### Raw records
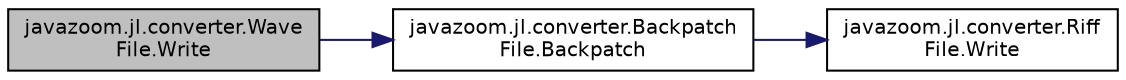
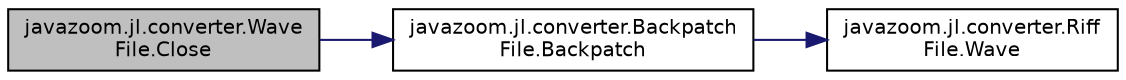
  digraph {
    rankdir=LR
    node [color=black fillcolor=white fontname=Helvetica fontsize=10 shape=record style=filled]
    edge [color=midnightblue fontname=Helvetica fontsize=10 labelfontname=Helvetica labelfontsize=10 style=solid]
-   n1 [fillcolor=grey75 fontcolor=black height=0.2 label="javazoom.jl.converter.Wave\lFile.Write" width=0.4]
+   n1 [fillcolor=grey75 fontcolor=black height=0.2 label="javazoom.jl.converter.Wave\lFile.Close" width=0.4]
    n2 [height=0.2 label="javazoom.jl.converter.Backpatch\lFile.Backpatch" width=0.4]
-   n3 [height=0.2 label="javazoom.jl.converter.Riff\lFile.Write" width=0.4]
+   n3 [height=0.2 label="javazoom.jl.converter.Riff\lFile.Wave" width=0.4]
    n1 -> n2
    n2 -> n3
  }
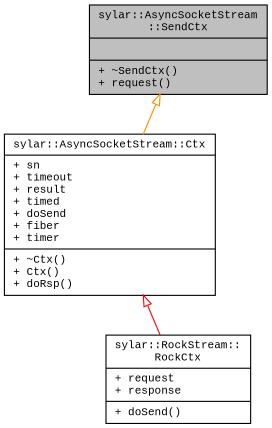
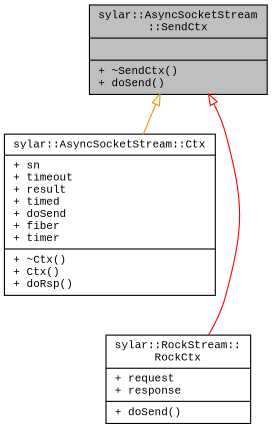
  digraph {
    fontname="Liberation Mono"
    node [color=black fillcolor=white fontname="Liberation Mono" fontsize=10 shape=record style=filled]
    edge [arrowtail=onormal dir=back fontname="Liberation Mono" fontsize=10 labelfontname=Helvetica labelfontsize=10 style=solid]
-   n1 [fillcolor=grey75 fontcolor=black height=0.2 label="{sylar::AsyncSocketStream\l::SendCtx\n||+ ~SendCtx()\l+ request()\l}" width=0.4]
+   n1 [fillcolor=grey75 fontcolor=black height=0.2 label="{sylar::AsyncSocketStream\l::SendCtx\n||+ ~SendCtx()\l+ doSend()\l}" width=0.4]
    n2 [height=0.2 label="{sylar::AsyncSocketStream::Ctx\n|+ sn\l+ timeout\l+ result\l+ timed\l+ doSend\l+ fiber\l+ timer\l|+ ~Ctx()\l+ Ctx()\l+ doRsp()\l}" width=0.4]
    n3 [height=0.2 label="{sylar::RockStream::\lRockCtx\n|+ request\l+ response\l|+ doSend()\l}" width=0.4]
    n1 -> n2 [color=darkorange]
-   n2 -> n3 [color=red]
+   n1 -> n3 [color=red]
  }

### What needs to be done
Count the lines of the records that contain the string "lFile", treating uppercase and lowercase as different, and give only the number.

### Written response
5